Петь за рулем – лучшее средство от одолевающей сонливости, потому следует прибавить громкость.
Знать не хочу почему,
И спрашивать и помнить ни к чему.
Все обошлось,
Стихает боль,
Но половину боли этой,
Что еще есть в сердце где-то,
Испытать не пожелаю никому, никому…
Вот еще девушка голосует. Вид уж слишком жалкий, затрапезный, днем таких девушек не встретишь: серая, замызганная куртка, спортивные штаны, неухоженные сальные волосы схвачены резинкой. Прихрамывает. Спросить, так, на всякий случай, куда ей?

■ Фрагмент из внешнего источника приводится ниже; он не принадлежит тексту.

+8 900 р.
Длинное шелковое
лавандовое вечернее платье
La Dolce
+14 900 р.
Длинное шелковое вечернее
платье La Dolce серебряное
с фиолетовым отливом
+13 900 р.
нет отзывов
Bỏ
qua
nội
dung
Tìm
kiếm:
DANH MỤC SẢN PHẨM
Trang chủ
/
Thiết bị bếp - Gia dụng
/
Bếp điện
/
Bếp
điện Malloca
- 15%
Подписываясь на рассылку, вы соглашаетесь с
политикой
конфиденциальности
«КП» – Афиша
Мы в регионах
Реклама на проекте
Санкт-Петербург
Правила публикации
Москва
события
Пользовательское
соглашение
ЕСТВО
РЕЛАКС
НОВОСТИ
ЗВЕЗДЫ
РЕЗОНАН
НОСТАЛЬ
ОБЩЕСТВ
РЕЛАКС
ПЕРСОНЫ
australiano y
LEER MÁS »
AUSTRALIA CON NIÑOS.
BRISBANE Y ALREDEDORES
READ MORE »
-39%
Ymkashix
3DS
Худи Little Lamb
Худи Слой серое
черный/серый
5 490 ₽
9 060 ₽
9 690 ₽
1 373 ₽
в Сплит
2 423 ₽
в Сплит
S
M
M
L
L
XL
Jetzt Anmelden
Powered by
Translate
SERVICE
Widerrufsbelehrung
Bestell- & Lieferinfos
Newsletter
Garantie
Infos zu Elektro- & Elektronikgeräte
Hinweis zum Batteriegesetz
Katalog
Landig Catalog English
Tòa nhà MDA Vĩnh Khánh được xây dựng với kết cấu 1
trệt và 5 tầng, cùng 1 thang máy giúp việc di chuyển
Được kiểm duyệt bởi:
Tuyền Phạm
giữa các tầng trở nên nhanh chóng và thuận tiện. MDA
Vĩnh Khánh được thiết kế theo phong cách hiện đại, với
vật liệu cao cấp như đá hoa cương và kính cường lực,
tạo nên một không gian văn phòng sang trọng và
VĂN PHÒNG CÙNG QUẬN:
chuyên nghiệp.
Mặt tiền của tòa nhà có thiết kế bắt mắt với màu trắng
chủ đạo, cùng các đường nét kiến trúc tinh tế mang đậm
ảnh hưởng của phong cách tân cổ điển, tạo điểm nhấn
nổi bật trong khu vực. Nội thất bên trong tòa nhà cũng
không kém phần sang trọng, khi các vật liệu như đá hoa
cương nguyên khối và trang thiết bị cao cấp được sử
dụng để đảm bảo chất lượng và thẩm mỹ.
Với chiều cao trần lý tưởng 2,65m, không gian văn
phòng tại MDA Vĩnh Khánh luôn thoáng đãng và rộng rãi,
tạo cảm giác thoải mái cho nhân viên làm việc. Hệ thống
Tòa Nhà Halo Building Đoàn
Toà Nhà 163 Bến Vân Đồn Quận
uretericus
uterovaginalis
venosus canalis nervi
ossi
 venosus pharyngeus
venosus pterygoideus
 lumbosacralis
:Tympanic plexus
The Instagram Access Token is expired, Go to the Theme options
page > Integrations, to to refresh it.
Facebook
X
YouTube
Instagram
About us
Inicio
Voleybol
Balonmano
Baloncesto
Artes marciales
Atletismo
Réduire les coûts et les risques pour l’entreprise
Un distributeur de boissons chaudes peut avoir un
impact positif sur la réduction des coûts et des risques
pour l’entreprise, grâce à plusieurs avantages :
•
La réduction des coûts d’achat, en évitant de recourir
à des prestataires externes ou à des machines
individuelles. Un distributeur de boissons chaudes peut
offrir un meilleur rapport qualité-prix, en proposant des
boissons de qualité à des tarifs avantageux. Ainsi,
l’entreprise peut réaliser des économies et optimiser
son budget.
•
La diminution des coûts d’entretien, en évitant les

– До аптеки, – голос старчески скрипит и дребезжит.
С болезненно искаженным лицом усаживается на переднее сиденье, спиной к Лене, бережно обхватив обеими руками, подтягивает за собой замотанную каким-то тряпьем опухшую ногу. Откидывается на спинку сиденья, щеки – два пылающих пятна.
– Может, все же в больницу?
– Нет.
Наконец девочка снова разворачивается спиной, как посторонний предмет переставляет негнущуюся, больную ногу, выходит сама, постанывая и кусая губы, ни дать ни взять – маленькая старушка. Ей бы костыль или палку, чтоб опираться.